> [Task set]
(1) In the post about Palm below, rewrite the paragraph that begins "It's like how these television studios" as a shorter paragraph that keeps its main points.
(2) According to the post about Palm below, which device do too few cellular carriers want to carry?
(3) Write out the part of the post about Palm below between "It's like how" and "into the Black.", inclusive.

> [Extracted text]
* * *
It'd be great to see Palm come back, but I think that the split into 2 separate companies has hurt the platform. The rumors that PalmOne might entertain another operating system for their product(s), the inability to get out of the smartphone rut, the rudderless "leadership" that appears to be fleeing like rats off of a burning ship, and the inability of PalmSource to find viable licensees for their product (as well as the inability to either get Cobalt straightened out, or hurry up and get this Linux experiment put together) is costing this platform dearly.

It's not just about us end-users and no matter how much we want what we love. "Consumer Confidence" is also about how the retailers feel about continually ordering a product that doesn't move off of the shelves as quickly as they'd like it to, the supply chain issues that inhibit smart inventory management, the profit margin that these retailers make, the customer services issues (and tales of woe) as well as the quality control and technical issues that have people returning units or repairing them or waiting for a driver release or whatever (the NAND ROM thing, the digitizer issues with the "slider" Tungstens, the lack of features that various segments of the market ask for because of the perceived need, the lack of cellular carriers willing to carry the Treo 650 or the time delay of getting the units to the carrier to get branded and out to market,...) In this "instant pudding" age where we as a money-carrying public want what we want and now, the availability of the various options will cause the most impatient of us to look elsewhere and to go spend elsewhere.

It's like how these television studios cancel our favorite shows. It's not personal because they don't care a whit about us as people and what we like. It's always about money, and how to make it. Our favorite shows are nothing to them but vehicles to bring in advertising revenue, and when that dries up they'll replace our show with something they'll tell us is better and hope we fall for it. No matter how much we whine and moan and protest, if we aren't seen as a big enough segment, our voices will go unheard, because money rules everything in the corporate world. And not just being in the Black, but being as deep as possible into the Black.
* * *
> [Supplied information]
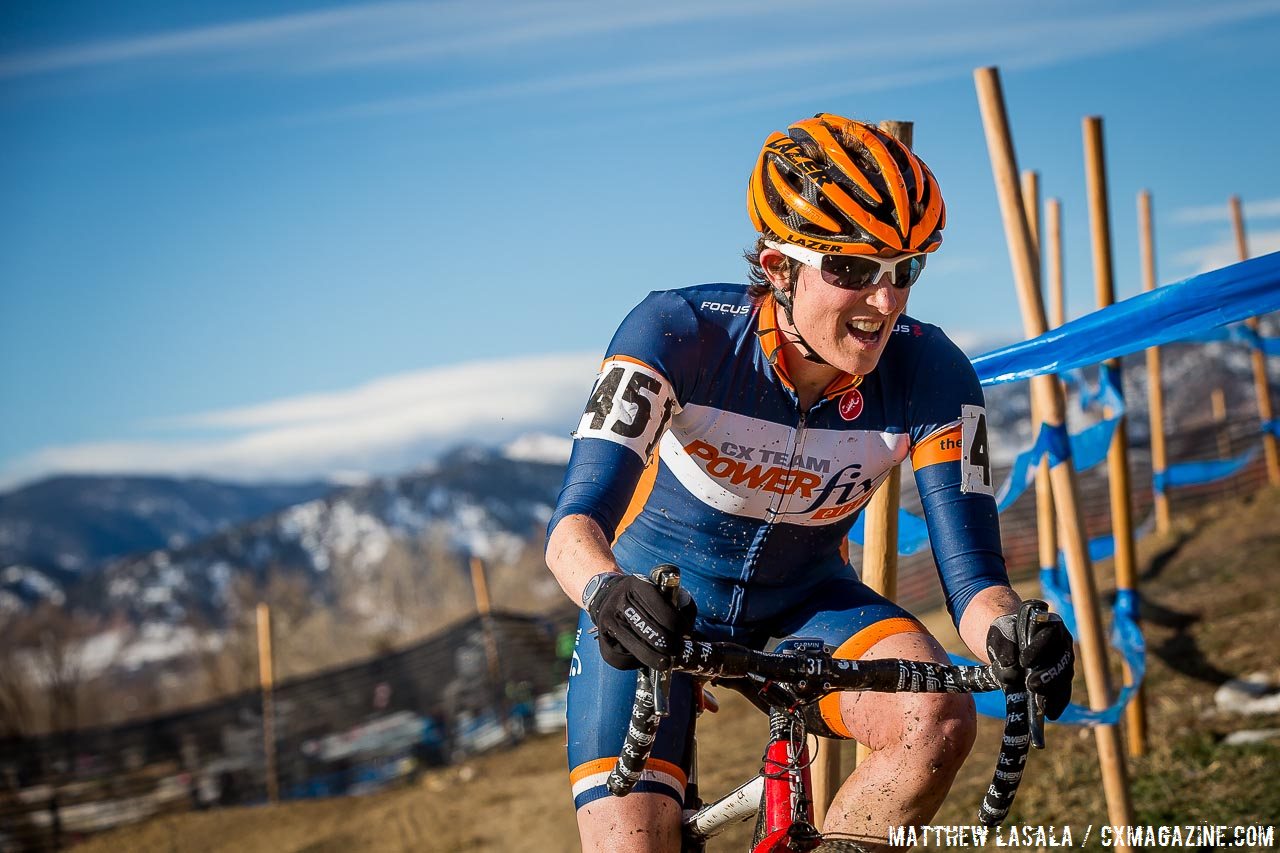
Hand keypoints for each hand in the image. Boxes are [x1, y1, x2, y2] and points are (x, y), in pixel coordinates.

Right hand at [587, 572, 696, 670]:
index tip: (685, 632)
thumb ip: (679, 603)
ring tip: (665, 662)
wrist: (608, 594)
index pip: (664, 612)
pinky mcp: (601, 635)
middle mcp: (620, 600)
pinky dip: (633, 663)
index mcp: (638, 585)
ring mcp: (608, 618)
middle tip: (677, 649)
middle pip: (651, 632)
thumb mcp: (660, 590)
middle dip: (670, 646)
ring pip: (636, 647)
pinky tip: (642, 659)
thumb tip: (688, 630)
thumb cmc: (643, 597)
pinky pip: (618, 658)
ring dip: (655, 659)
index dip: (679, 627)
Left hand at [986, 603, 1074, 719]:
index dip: (1038, 647)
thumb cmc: (1007, 633)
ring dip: (1053, 692)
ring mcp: (1064, 660)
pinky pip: (1063, 690)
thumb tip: (1010, 669)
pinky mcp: (1062, 676)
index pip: (1050, 633)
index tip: (1024, 661)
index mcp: (1049, 623)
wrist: (1010, 639)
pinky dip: (1057, 702)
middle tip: (1032, 686)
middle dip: (1048, 674)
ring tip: (1041, 705)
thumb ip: (1004, 647)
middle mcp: (1062, 641)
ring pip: (1064, 677)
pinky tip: (1050, 714)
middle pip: (1061, 659)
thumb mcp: (1000, 635)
* * *
> [Replies]
(1) The situation resembles television studios canceling our favorite shows. It isn't personal, since the studios don't care about us and what we like; it's always about money. Shows are only vehicles for advertising revenue, and when that dries up, the studios replace them with something they claim is better. However much we protest, our voices go unheard unless we're seen as a big enough segment, because in the corporate world money rules and the aim is to be as deep into the black as possible.

(2) The Treo 650.

(3)
It's like how these television studios cancel our favorite shows. It's not personal because they don't care a whit about us as people and what we like. It's always about money, and how to make it. Our favorite shows are nothing to them but vehicles to bring in advertising revenue, and when that dries up they'll replace our show with something they'll tell us is better and hope we fall for it. No matter how much we whine and moan and protest, if we aren't seen as a big enough segment, our voices will go unheard, because money rules everything in the corporate world. And not just being in the Black, but being as deep as possible into the Black.